Our small GAP team got through the third page of our task list today. Most of the tasks involved data processing, along with scanning of paper photos and maps collected from the three test communities over the past month. It wasn’t all secretarial: we got to manually study what we were scanning and record anything we found of interest.

Starting tomorrow we will be visiting the two other test communities in the Rocky Mountain region, learning firsthand about their daily activities by actually participating in them. We’ll spend most of the weekend at one of the communities, TC-014, which is in the middle of Wyoming butte country and part of the desert biome. Then we’ll spend nearly two days at TC-015, northwest of Yellowstone National Park in Montana's temperate grasslands biome and near both the desert and temperate coniferous biomes.

Maura reminded me that the first test community that I visited with her (TC-186) is also in temperate grasslands, and near the temperate broadleaf biome. Al added that some of the most interesting ecosystems are mixes of several types, and the borders of the Yellowstone area are among his all-time favorites in the United States. During the trip we’ll be able to make assessments of a variety of environments with a Personal Environmental Assessment Kit, “running it through its paces” as Al likes to say.

As I studied a map of our route in our now crowded office at the RMOC, I felt an echo of the concern I had with the distribution of test communities. I asked, “Doesn’t it bother either you that these communities are downright tiny and out of the way?”
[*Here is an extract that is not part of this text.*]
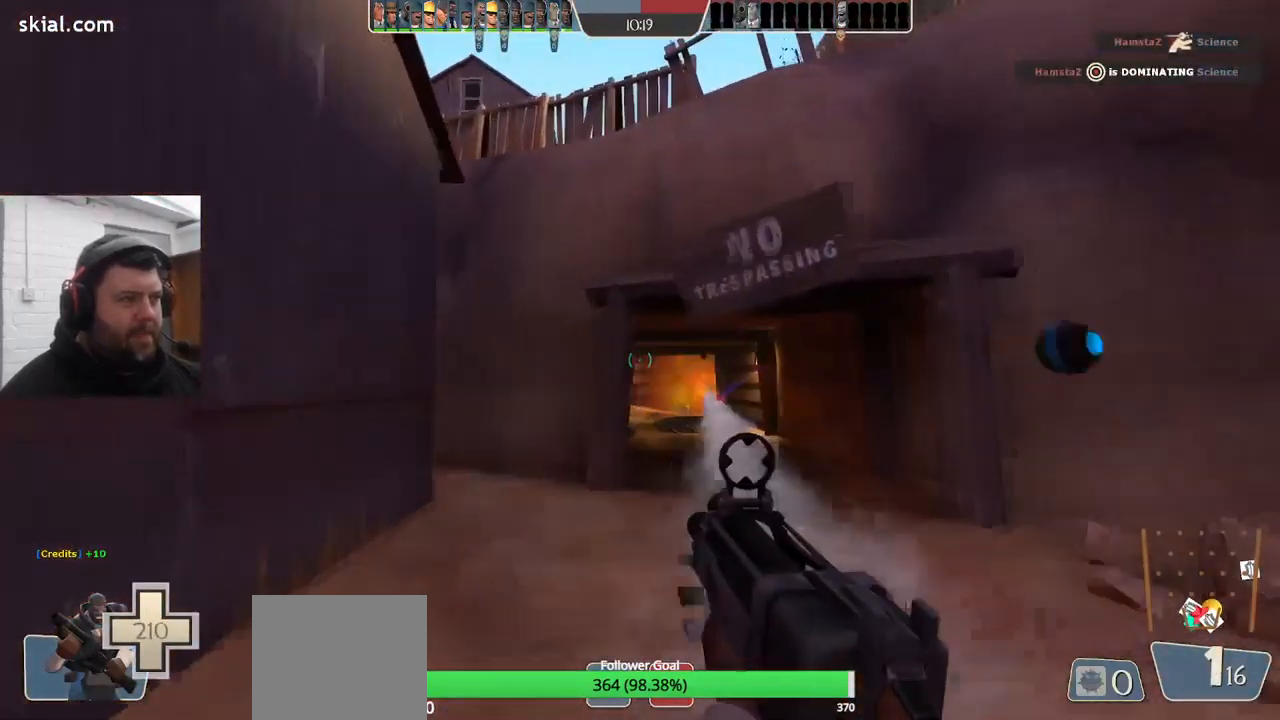
{"dt_ms": 500, "buttons": ["R2"], "left_stick": "right", "right_stick": "center", "events": [[83, "left_stick", "up-right"], [366, "left_stick", "right"]]}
“What’s your point, Will?” Al asked. “Except for our number thirteen, they’re in proximity to the stations for observin’ verification. You know that.”

“But do they represent what most people will experience? I get that the commune flavor matches what might be the case in the end state, and the isolation helps keep the data clean.” I realized I really was talking like an engineer. “But can we count on them reflecting what people in even modest-sized towns would be able to do, or want to do?”
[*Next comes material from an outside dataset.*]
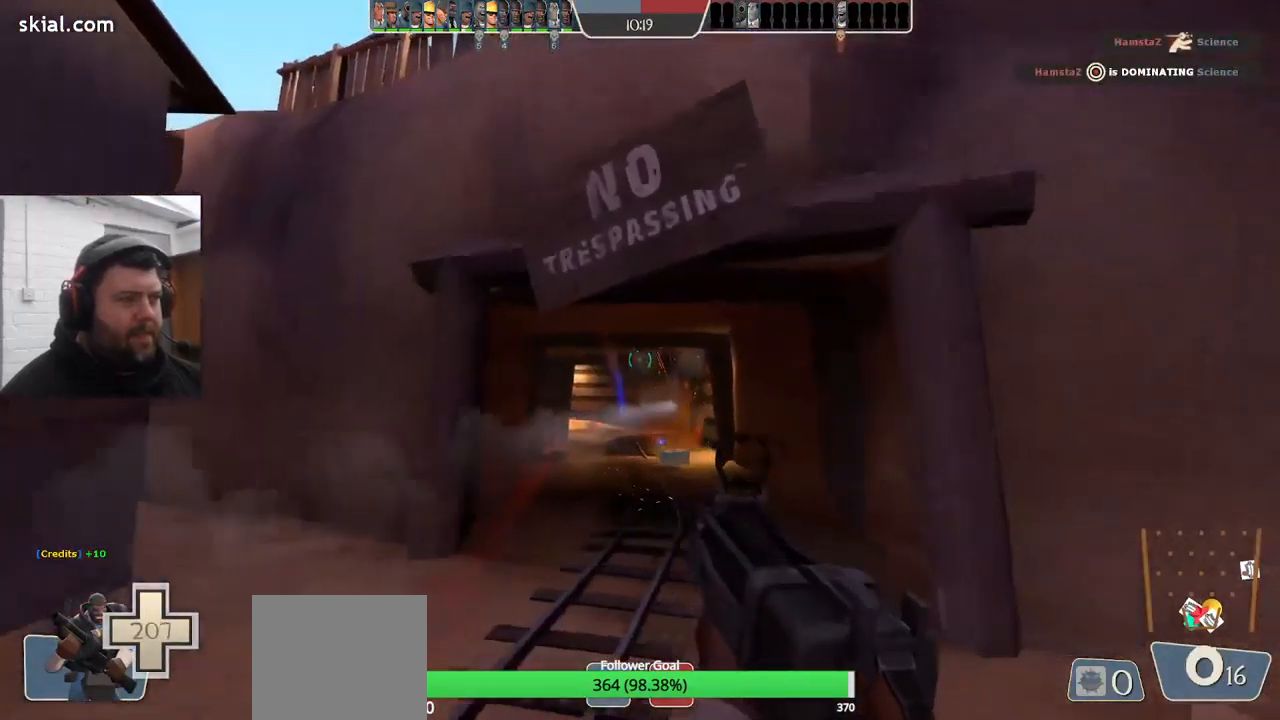
{"dt_ms": 500, "buttons": [], "left_stick": "up-left", "right_stick": "center", "events": [[66, "left_stick", "down-right"], [266, "left_stick", "left"], [366, "R2", "up"], [450, "left_stick", "up-left"]]}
“They’re not aliens,” he said. “Most of ‘em have grown up near the communities, or got their education in large cities. They know what to expect.”

“Is that really the same thing?” I pushed.

“Al’s right,” Maura said. “This was all considered when the reference strategy started being developed. It wasn’t considered an issue. What do you recommend instead?”

The answer suddenly became crystal clear. “We take it on the road.”

“Take what on the road?” she asked.

“Like what we did when we were testing the PEAK around here. We start the roll-out early, informally, enlisting everyone we meet to start taking the first steps and get used to seeing things differently. Let’s face it: we already know most of what needs to be done. The experts in the test communities can get out into their local communities and begin educating people immediately, get them thinking creatively about what to do next.”

Maura paused, apparently taking it seriously. “Extinction Response is already working with local governments on the roll-out. How would this be different?”

“That’s at the government level. It has the appearance of being imposed on people from the top. I’m suggesting simultaneously building from the bottom up.”

“Let’s talk more about it during our trip,” she said. “We can ask the testers what they think.”

Reality Check

The descriptions of the settings for the test communities are a general match to reality, but they are still fictional.